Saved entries
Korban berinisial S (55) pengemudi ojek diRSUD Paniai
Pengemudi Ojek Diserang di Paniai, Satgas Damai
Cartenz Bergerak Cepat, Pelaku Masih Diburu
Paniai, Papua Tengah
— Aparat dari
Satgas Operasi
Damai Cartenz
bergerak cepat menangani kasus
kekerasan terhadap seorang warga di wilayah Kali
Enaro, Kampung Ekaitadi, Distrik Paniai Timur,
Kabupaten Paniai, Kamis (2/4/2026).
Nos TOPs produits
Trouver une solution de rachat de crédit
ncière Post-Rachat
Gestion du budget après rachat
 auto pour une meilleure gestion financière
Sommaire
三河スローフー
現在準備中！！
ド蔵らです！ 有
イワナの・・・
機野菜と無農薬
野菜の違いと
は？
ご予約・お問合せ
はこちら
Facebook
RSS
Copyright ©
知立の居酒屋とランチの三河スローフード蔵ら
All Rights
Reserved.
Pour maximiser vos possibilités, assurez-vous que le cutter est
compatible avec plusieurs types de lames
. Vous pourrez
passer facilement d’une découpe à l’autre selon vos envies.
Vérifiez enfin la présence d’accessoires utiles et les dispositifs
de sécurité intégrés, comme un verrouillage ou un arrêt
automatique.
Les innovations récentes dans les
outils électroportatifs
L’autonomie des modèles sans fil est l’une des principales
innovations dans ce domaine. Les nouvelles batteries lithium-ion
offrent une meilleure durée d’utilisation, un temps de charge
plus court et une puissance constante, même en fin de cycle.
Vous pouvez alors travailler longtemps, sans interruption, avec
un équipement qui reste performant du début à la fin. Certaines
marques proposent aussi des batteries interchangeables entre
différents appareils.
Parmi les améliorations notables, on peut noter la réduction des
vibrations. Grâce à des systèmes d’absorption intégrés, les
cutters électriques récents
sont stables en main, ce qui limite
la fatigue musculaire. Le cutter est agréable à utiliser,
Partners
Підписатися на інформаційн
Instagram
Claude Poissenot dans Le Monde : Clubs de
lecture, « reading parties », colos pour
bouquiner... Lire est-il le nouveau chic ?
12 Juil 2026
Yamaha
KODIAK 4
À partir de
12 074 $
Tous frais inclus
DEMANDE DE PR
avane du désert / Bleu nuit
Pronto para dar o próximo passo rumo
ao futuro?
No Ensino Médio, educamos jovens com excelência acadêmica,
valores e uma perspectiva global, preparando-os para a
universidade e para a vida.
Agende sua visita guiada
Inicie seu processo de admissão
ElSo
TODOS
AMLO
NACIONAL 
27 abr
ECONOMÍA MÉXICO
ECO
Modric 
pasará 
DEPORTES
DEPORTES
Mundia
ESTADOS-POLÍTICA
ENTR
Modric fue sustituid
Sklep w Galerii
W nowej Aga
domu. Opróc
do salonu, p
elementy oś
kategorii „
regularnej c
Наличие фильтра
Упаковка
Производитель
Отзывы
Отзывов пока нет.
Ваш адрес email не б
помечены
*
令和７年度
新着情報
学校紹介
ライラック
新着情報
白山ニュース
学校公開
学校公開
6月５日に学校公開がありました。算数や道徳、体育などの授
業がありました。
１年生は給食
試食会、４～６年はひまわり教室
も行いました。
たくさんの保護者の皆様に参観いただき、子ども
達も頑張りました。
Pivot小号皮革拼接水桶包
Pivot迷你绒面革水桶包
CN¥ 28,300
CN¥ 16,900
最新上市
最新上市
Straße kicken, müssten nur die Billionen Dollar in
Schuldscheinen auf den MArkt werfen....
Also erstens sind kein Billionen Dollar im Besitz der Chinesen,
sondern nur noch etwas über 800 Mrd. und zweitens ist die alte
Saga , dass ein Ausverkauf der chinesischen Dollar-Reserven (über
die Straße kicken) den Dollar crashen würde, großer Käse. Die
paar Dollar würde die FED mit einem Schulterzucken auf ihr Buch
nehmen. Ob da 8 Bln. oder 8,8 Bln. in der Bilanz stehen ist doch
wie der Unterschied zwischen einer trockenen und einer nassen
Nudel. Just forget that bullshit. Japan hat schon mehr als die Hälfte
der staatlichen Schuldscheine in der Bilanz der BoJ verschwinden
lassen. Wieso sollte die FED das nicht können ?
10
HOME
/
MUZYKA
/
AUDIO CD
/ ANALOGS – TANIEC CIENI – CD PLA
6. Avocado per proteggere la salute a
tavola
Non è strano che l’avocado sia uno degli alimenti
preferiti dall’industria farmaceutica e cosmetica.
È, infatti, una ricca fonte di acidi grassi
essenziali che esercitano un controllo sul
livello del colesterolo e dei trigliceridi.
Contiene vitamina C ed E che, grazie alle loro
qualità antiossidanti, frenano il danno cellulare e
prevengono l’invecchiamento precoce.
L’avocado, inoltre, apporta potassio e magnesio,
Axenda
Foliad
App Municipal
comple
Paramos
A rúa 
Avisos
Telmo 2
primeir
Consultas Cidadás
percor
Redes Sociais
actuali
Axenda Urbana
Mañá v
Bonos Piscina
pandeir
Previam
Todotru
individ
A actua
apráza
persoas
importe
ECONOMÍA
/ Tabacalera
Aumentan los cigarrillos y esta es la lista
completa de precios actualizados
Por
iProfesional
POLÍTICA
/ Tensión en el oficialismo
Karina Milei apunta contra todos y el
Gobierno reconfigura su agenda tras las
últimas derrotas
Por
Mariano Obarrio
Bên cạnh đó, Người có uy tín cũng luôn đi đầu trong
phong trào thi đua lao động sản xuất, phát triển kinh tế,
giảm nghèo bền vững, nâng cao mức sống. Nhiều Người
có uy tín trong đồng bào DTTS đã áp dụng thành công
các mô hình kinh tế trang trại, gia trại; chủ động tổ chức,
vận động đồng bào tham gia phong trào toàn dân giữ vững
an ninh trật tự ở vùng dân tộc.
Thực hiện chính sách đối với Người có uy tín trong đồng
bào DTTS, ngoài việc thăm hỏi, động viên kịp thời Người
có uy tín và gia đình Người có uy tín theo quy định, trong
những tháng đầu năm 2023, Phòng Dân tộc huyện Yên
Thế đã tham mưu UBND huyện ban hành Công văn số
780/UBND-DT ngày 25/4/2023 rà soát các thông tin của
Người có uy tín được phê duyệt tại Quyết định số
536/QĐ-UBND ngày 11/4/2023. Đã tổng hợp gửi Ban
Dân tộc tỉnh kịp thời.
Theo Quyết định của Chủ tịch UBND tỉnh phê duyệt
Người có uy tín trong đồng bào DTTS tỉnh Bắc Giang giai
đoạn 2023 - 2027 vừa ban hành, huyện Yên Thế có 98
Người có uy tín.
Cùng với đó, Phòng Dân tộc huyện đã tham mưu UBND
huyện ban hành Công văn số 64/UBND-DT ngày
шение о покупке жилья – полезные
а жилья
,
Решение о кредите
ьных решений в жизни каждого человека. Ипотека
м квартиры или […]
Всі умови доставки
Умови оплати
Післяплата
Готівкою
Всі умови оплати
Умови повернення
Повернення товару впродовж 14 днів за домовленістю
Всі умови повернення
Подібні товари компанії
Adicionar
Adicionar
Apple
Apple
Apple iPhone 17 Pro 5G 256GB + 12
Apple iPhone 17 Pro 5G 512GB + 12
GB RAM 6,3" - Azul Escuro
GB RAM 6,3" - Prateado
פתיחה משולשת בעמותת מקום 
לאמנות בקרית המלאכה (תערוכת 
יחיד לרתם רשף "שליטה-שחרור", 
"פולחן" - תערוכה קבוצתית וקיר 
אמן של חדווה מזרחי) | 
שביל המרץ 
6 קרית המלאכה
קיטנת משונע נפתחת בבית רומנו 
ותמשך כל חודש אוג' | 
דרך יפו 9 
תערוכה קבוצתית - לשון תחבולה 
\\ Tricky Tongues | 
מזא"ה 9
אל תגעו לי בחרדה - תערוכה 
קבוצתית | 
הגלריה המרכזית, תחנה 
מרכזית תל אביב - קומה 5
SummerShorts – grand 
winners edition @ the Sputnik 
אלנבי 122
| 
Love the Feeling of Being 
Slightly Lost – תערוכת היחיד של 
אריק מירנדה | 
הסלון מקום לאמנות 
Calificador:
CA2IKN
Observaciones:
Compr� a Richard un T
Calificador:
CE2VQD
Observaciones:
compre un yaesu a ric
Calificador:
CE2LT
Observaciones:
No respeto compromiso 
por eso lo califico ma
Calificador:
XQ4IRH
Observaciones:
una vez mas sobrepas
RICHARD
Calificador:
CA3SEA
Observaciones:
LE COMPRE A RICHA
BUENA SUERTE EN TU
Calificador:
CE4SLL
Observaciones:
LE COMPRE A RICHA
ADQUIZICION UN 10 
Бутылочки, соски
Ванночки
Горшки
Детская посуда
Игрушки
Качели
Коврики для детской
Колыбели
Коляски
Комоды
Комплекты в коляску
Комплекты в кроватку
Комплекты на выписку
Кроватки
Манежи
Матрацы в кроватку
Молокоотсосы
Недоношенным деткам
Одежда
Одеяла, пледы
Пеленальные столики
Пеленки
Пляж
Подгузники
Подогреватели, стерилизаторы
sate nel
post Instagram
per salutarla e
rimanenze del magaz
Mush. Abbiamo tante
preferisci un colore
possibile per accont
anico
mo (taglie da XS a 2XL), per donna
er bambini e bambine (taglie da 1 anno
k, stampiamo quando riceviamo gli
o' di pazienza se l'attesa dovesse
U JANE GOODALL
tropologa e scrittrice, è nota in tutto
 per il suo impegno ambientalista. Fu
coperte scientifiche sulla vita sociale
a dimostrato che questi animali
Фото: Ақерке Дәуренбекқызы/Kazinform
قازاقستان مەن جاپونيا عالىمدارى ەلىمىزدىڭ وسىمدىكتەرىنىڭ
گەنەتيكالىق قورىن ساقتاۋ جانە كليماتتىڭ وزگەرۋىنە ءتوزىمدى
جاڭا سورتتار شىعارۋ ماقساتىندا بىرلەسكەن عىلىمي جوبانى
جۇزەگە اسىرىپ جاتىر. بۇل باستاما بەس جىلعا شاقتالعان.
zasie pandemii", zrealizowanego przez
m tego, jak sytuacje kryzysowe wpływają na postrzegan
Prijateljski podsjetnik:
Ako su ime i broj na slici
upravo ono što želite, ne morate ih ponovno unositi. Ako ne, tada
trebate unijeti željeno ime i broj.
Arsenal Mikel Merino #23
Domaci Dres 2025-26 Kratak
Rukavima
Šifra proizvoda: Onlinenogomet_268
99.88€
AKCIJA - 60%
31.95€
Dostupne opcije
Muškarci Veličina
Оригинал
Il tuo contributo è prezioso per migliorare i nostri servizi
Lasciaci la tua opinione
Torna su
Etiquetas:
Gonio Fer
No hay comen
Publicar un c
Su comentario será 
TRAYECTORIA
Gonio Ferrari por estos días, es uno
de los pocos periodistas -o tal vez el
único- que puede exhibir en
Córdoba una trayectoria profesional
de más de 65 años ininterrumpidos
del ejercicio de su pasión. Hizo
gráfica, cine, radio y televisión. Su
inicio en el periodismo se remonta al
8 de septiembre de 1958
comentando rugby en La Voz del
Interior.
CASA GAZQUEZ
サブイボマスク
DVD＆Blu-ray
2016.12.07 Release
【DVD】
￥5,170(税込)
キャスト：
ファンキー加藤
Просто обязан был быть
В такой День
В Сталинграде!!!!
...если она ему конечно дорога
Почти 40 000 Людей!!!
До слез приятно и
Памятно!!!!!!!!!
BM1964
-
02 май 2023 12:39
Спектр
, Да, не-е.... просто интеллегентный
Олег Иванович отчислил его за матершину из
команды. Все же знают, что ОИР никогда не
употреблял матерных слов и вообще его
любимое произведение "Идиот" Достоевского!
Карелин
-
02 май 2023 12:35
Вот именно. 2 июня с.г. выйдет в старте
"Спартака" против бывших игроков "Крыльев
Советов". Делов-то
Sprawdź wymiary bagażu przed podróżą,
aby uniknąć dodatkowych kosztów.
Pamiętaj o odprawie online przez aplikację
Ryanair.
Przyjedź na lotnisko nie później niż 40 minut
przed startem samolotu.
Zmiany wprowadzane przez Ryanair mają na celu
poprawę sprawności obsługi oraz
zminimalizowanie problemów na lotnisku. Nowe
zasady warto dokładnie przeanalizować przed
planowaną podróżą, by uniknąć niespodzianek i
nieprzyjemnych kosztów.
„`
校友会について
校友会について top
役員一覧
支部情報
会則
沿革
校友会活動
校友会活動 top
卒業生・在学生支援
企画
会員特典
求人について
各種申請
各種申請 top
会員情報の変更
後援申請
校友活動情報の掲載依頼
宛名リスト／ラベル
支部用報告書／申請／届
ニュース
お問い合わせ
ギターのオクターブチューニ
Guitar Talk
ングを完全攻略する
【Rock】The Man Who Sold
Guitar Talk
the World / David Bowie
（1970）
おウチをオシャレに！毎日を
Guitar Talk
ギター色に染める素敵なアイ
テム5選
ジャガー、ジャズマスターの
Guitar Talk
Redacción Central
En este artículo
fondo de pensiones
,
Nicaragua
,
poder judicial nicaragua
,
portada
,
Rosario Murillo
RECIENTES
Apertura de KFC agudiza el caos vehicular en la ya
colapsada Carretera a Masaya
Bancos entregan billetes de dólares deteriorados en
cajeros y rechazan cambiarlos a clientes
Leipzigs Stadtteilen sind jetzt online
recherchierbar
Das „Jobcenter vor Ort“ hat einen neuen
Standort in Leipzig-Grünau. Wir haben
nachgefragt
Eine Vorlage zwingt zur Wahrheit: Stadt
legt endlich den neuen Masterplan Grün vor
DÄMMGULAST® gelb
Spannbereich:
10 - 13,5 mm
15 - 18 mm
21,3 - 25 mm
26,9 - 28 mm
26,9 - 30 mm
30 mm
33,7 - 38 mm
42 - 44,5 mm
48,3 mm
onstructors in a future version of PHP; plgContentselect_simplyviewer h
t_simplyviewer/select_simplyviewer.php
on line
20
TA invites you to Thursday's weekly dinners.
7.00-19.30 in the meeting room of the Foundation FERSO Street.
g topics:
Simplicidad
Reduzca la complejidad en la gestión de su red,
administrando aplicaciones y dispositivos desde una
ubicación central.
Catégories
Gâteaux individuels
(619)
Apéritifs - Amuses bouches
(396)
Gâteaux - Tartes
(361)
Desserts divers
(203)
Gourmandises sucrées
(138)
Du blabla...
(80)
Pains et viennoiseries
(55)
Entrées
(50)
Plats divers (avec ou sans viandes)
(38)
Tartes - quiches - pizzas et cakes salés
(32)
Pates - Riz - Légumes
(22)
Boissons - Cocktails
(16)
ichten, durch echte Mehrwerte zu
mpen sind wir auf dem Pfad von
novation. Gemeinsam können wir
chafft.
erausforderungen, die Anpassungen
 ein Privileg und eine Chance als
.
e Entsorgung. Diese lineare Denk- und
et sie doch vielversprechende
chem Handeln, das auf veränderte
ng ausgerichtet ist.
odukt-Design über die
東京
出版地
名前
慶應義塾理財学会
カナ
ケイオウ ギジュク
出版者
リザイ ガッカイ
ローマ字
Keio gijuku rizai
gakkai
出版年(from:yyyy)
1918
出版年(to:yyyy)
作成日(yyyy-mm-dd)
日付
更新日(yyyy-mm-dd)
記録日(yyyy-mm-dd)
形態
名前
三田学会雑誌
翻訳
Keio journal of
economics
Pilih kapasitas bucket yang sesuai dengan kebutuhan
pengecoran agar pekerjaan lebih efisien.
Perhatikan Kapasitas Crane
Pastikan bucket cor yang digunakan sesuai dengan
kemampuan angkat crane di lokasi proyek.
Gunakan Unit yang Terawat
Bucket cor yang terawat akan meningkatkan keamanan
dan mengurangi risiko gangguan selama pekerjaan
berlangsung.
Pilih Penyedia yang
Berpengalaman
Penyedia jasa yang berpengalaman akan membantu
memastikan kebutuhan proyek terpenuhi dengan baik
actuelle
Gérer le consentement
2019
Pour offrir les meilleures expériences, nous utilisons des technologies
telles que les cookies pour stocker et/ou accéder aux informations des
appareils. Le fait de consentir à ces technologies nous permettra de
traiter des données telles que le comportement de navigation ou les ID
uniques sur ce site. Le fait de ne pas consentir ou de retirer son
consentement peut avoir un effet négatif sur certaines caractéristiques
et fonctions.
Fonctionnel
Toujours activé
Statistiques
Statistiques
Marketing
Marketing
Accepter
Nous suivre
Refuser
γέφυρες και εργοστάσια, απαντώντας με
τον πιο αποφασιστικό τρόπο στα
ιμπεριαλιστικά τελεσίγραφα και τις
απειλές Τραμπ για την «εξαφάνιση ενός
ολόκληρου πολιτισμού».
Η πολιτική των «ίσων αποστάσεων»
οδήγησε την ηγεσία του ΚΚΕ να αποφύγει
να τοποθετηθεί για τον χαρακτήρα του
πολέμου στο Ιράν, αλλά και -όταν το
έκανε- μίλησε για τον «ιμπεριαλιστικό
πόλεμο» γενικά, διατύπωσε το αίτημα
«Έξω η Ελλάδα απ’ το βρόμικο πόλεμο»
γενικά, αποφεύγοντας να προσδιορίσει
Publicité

■ **WORK INSTRUCTIONS**: Copy out every line from the data above that has "huyện" in it.

■ **ANSWER SECTION**:
những tháng đầu năm 2023, Phòng Dân tộc huyện Yên
Thế đã tham mưu UBND huyện ban hành Công văn số
đoạn 2023 - 2027 vừa ban hành, huyện Yên Thế có 98
Cùng với đó, Phòng Dân tộc huyện đã tham mưu UBND
huyện ban hành Công văn số 64/UBND-DT ngày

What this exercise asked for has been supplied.